*Exercise prompt*.
Count the lines in the data below that contain the string "Where". Reply with the number alone.

Records excerpted from a collection:
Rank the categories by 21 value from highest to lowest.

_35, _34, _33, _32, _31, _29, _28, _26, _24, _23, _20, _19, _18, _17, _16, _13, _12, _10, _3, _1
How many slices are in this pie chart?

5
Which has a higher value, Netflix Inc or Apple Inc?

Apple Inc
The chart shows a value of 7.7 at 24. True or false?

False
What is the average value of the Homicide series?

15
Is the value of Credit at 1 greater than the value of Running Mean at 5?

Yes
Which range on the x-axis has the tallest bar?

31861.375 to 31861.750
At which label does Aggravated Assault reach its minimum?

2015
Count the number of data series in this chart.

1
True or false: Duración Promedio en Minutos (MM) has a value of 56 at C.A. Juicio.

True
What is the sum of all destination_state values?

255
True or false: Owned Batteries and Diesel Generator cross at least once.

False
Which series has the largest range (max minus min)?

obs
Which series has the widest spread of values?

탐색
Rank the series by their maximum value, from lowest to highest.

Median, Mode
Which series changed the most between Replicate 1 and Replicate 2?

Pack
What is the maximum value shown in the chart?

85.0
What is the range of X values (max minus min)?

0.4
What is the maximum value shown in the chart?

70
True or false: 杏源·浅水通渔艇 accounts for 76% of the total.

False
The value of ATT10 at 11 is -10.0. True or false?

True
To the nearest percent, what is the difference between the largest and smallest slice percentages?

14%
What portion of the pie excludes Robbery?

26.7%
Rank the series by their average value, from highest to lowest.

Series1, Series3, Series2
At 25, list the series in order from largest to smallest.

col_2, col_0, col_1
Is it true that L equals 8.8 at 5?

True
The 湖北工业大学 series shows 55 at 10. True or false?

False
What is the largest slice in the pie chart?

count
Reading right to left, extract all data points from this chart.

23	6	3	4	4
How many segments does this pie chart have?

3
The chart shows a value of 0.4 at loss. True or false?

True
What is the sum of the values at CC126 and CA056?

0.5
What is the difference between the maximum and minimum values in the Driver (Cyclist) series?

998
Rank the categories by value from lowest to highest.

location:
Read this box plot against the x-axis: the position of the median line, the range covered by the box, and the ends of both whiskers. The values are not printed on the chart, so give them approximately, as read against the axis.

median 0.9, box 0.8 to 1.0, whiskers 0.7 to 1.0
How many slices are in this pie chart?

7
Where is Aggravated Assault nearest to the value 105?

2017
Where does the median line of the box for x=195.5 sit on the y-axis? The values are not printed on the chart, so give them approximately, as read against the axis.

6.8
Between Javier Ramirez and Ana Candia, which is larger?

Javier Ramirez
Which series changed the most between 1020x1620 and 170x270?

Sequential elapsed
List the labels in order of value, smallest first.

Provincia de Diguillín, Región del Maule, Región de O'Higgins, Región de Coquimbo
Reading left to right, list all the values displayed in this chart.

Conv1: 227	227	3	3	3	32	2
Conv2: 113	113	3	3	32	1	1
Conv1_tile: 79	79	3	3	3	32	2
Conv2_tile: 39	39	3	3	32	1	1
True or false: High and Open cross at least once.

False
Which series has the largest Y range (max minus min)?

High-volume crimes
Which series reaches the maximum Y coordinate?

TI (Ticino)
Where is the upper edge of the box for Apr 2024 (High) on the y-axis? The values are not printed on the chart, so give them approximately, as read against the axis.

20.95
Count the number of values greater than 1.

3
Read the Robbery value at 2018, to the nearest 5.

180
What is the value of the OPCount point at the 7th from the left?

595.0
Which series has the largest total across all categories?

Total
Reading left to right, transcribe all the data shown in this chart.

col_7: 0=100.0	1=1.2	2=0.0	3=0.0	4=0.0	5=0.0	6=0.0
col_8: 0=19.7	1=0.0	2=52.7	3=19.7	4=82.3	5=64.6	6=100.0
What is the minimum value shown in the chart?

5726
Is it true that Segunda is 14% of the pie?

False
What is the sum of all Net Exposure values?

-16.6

*Task response*.
3